The ansa-complexes of IVB and IIIB group metals demonstrate exceptional activity and stereoselectivity in the formation of metal–carbon, carbon–carbon, carbon–hydrogen, and carbon–heteroatom bonds. These complexes have proven to be effective catalysts for enantioselective alkene carbometalation, oligomerization, and polymerization. Notably, the stability of the spatial structure of ansa-complexes enhances stereoselectivity as the oligomeric chain grows (chain control). In contrast, chiral conformationally labile complexes can achieve high stereoselectivity at the initial stages of alkene insertion into catalytically active sites (site control); however, they struggle to maintain adequate control over stereoinduction as the chain lengthens. This area of research holds significant promise, particularly in advancing diastereo- and enantioselective oligomerization and polymerization of alkenes using conformationally stable complexes, facilitating the stereoselective synthesis of biologically active compounds and optically active polymers, which are in demand for the development of new materials.

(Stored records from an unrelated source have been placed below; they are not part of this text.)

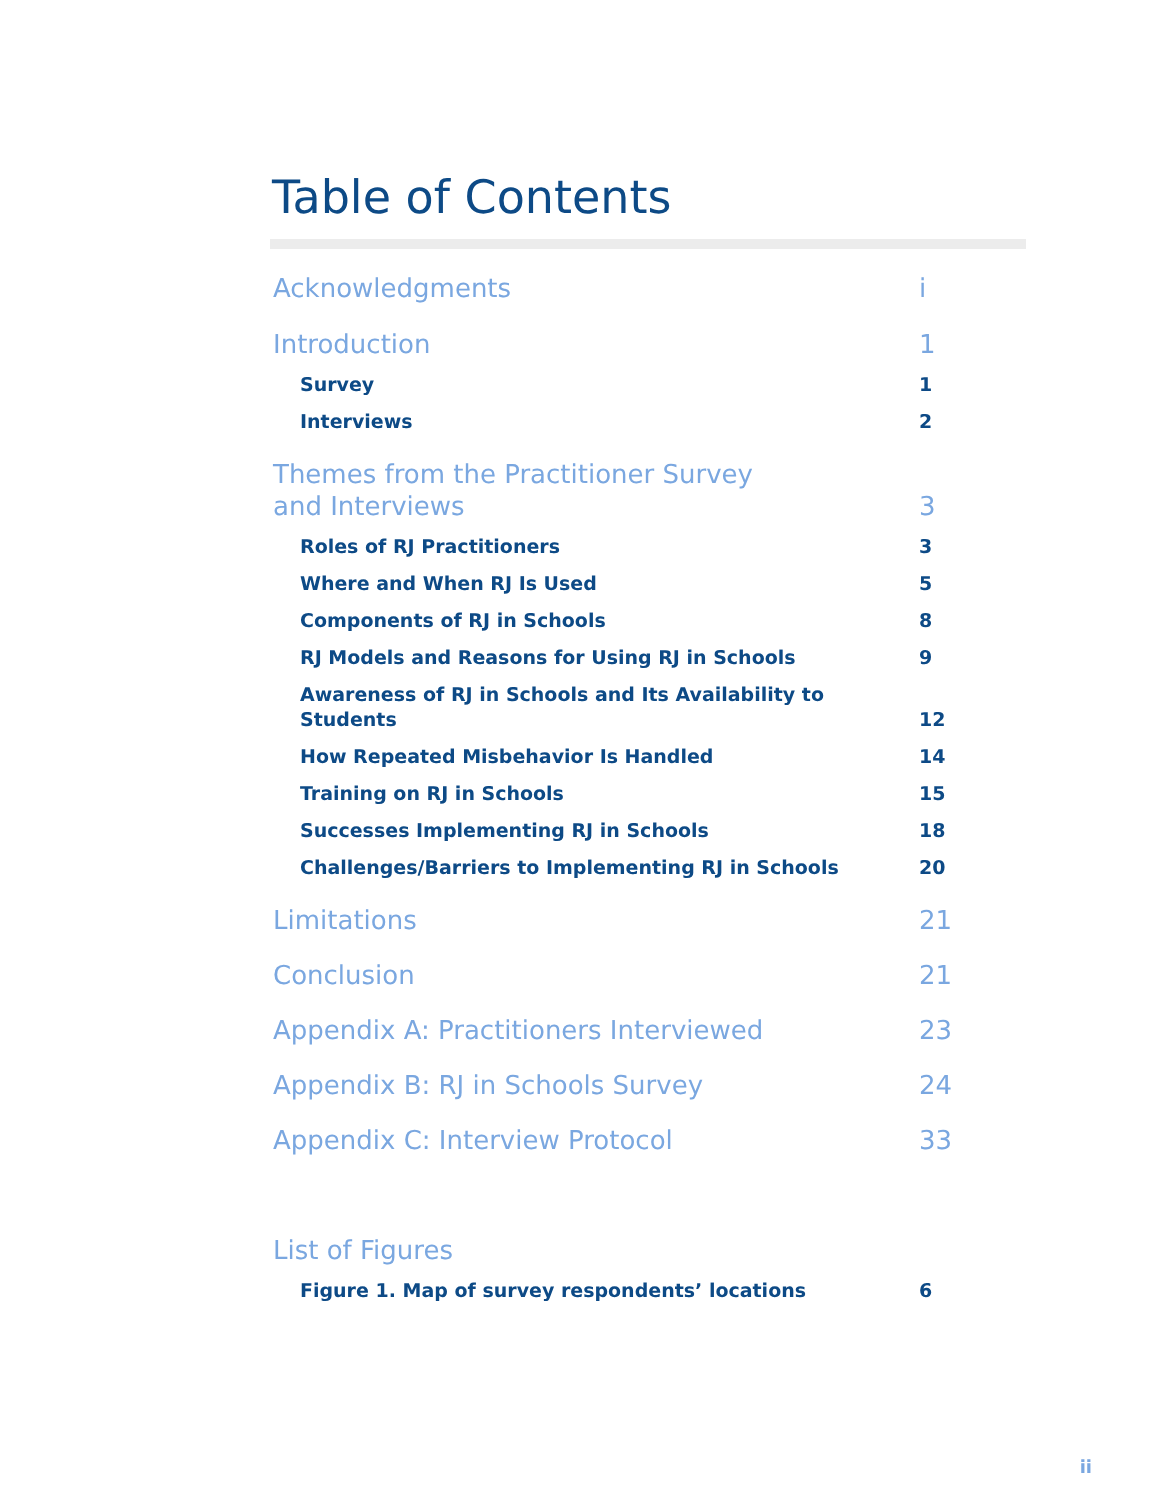Table of Contents
Acknowledgments i
Introduction 1
Survey 1
Interviews 2
Themes from the Practitioner Survey
and Interviews 3
Roles of RJ Practitioners 3
Where and When RJ Is Used 5
Components of RJ in Schools 8
RJ Models and Reasons for Using RJ in Schools 9
Awareness of RJ in Schools and Its Availability to
Students 12
How Repeated Misbehavior Is Handled 14
Training on RJ in Schools 15
Successes Implementing RJ in Schools 18
Challenges/Barriers to Implementing RJ in Schools 20
Limitations 21
Conclusion 21
Appendix A: Practitioners Interviewed 23
Appendix B: RJ in Schools Survey 24
Appendix C: Interview Protocol 33
List of Figures
Figure 1. Map of survey respondents’ locations 6
ii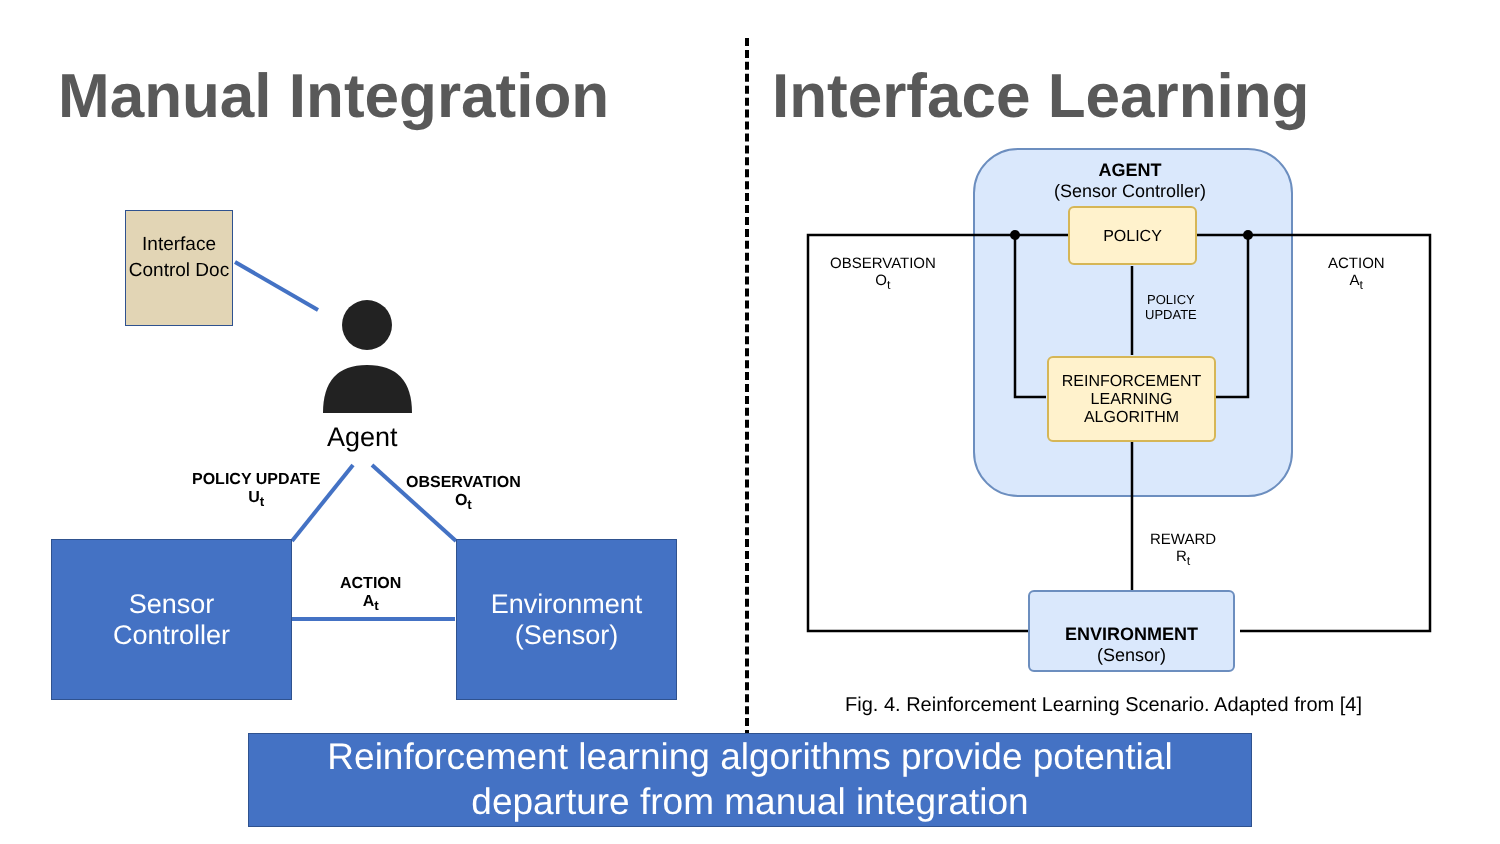Manual Integration
Interface Control Doc
Agent
POLICY UPDATE
U<sub>t</sub>
OBSERVATION
O<sub>t</sub>
ACTION
A<sub>t</sub>
Sensor
Controller
Environment
(Sensor)
Interface Learning
AGENT
(Sensor Controller)
POLICY
REINFORCEMENT
LEARNING
ALGORITHM
POLICY
UPDATE
OBSERVATION
O<sub>t</sub>
ACTION
A<sub>t</sub>
REWARD
R<sub>t</sub>
ENVIRONMENT
(Sensor)
Fig. 4. Reinforcement Learning Scenario. Adapted from [4]
Reinforcement learning algorithms provide potential
departure from manual integration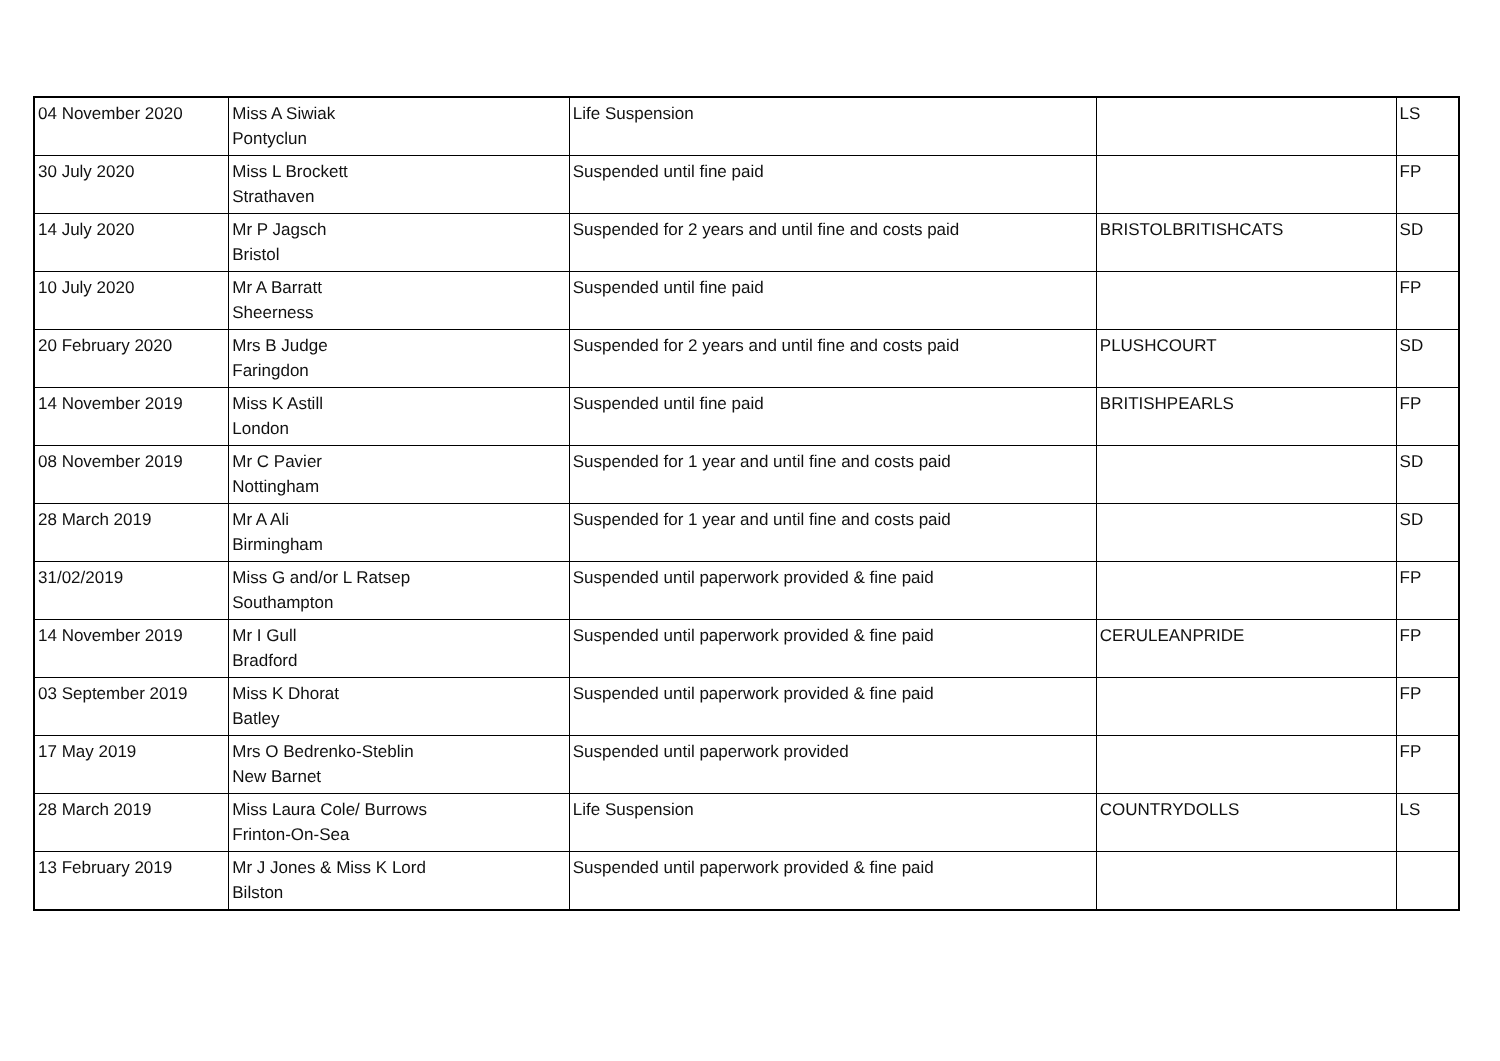| 04 November 2020 | Miss A Siwiak Pontyclun | Life Suspension | | LS |
| 30 July 2020 | Miss L Brockett Strathaven | Suspended until fine paid | | FP |
| 14 July 2020 | Mr P Jagsch Bristol | Suspended for 2 years and until fine and costs paid | BRISTOLBRITISHCATS | SD |
| 10 July 2020 | Mr A Barratt Sheerness | Suspended until fine paid | | FP |
| 20 February 2020 | Mrs B Judge Faringdon | Suspended for 2 years and until fine and costs paid | PLUSHCOURT | SD |
| 14 November 2019 | Miss K Astill London | Suspended until fine paid | BRITISHPEARLS | FP |
| 08 November 2019 | Mr C Pavier Nottingham | Suspended for 1 year and until fine and costs paid | | SD |
| 28 March 2019 | Mr A Ali Birmingham | Suspended for 1 year and until fine and costs paid | | SD |
| 31/02/2019 | Miss G and/or L Ratsep Southampton | Suspended until paperwork provided & fine paid | | FP |
| 14 November 2019 | Mr I Gull Bradford | Suspended until paperwork provided & fine paid | CERULEANPRIDE | FP |
| 03 September 2019 | Miss K Dhorat Batley | Suspended until paperwork provided & fine paid | | FP |
| 17 May 2019 | Mrs O Bedrenko-Steblin New Barnet | Suspended until paperwork provided | | FP |
| 28 March 2019 | Miss Laura Cole/ Burrows Frinton-On-Sea | Life Suspension | COUNTRYDOLLS | LS |
| 13 February 2019 | Mr J Jones & Miss K Lord Bilston | Suspended until paperwork provided & fine paid | | |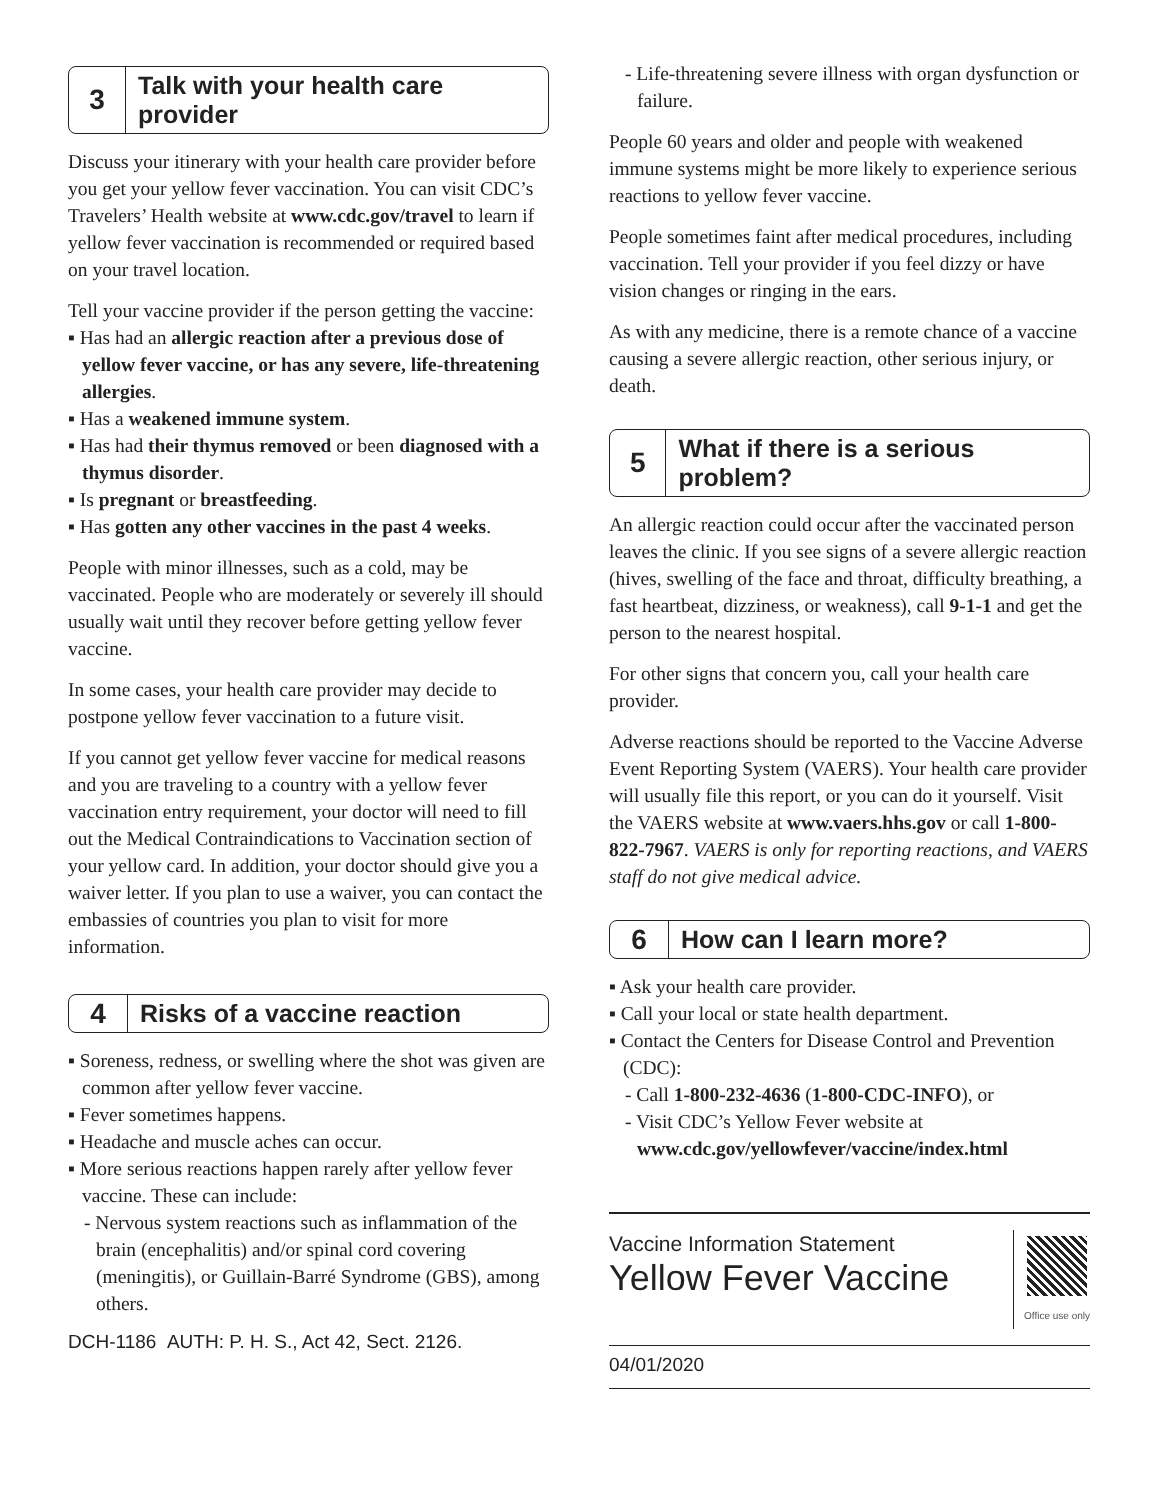3
Talk with your health care provider
Discuss your itinerary with your health care provider before you get your yellow fever vaccination. You can visit CDC’s Travelers’ Health website at www.cdc.gov/travel to learn if yellow fever vaccination is recommended or required based on your travel location.
Tell your vaccine provider if the person getting the vaccine:
▪ Has had an allergic reaction after a previous dose of yellow fever vaccine, or has any severe, life-threatening allergies.
▪ Has a weakened immune system.
▪ Has had their thymus removed or been diagnosed with a thymus disorder.
▪ Is pregnant or breastfeeding.
▪ Has gotten any other vaccines in the past 4 weeks.
People with minor illnesses, such as a cold, may be vaccinated. People who are moderately or severely ill should usually wait until they recover before getting yellow fever vaccine.
In some cases, your health care provider may decide to postpone yellow fever vaccination to a future visit.
If you cannot get yellow fever vaccine for medical reasons and you are traveling to a country with a yellow fever vaccination entry requirement, your doctor will need to fill out the Medical Contraindications to Vaccination section of your yellow card. In addition, your doctor should give you a waiver letter. If you plan to use a waiver, you can contact the embassies of countries you plan to visit for more information.
4
Risks of a vaccine reaction
▪ Soreness, redness, or swelling where the shot was given are common after yellow fever vaccine.
▪ Fever sometimes happens.
▪ Headache and muscle aches can occur.
▪ More serious reactions happen rarely after yellow fever vaccine. These can include:
- Nervous system reactions such as inflammation of the brain (encephalitis) and/or spinal cord covering (meningitis), or Guillain-Barré Syndrome (GBS), among others.
DCH-1186 AUTH: P. H. S., Act 42, Sect. 2126.
- Life-threatening severe illness with organ dysfunction or failure.
People 60 years and older and people with weakened immune systems might be more likely to experience serious reactions to yellow fever vaccine.
People sometimes faint after medical procedures, including vaccination. Tell your provider if you feel dizzy or have vision changes or ringing in the ears.
As with any medicine, there is a remote chance of a vaccine causing a severe allergic reaction, other serious injury, or death.
5
What if there is a serious problem?
An allergic reaction could occur after the vaccinated person leaves the clinic. If you see signs of a severe allergic reaction (hives, swelling of the face and throat, difficulty breathing, a fast heartbeat, dizziness, or weakness), call 9-1-1 and get the person to the nearest hospital.
For other signs that concern you, call your health care provider.
Adverse reactions should be reported to the Vaccine Adverse Event Reporting System (VAERS). Your health care provider will usually file this report, or you can do it yourself. Visit the VAERS website at www.vaers.hhs.gov or call 1-800-822-7967. VAERS is only for reporting reactions, and VAERS staff do not give medical advice.
6
How can I learn more?
▪ Ask your health care provider.
▪ Call your local or state health department.
▪ Contact the Centers for Disease Control and Prevention (CDC):
- Call 1-800-232-4636 (1-800-CDC-INFO), or
- Visit CDC’s Yellow Fever website at www.cdc.gov/yellowfever/vaccine/index.html
Vaccine Information Statement
Yellow Fever Vaccine
Office use only
04/01/2020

Examples of asymmetric cycloaddition, cyclization, hydrosilylation, hydroamination, hydrogenation, etc., catalyzed by enantiomerically pure ansa-complexes of Group IIIB and IVB metals demonstrate the potential of these complexes as effective catalysts for practically important processes. Further advancement in this area necessitates an understanding of the stereoinduction and chiral recognition mechanisms that enable comprehension of the structure and dynamics of catalytically active centers, as well as the processes of substrate coordination and transformations. These studies are highly relevant, as their realization will facilitate a more optimal approach to the development of catalytic systems and processes based on them.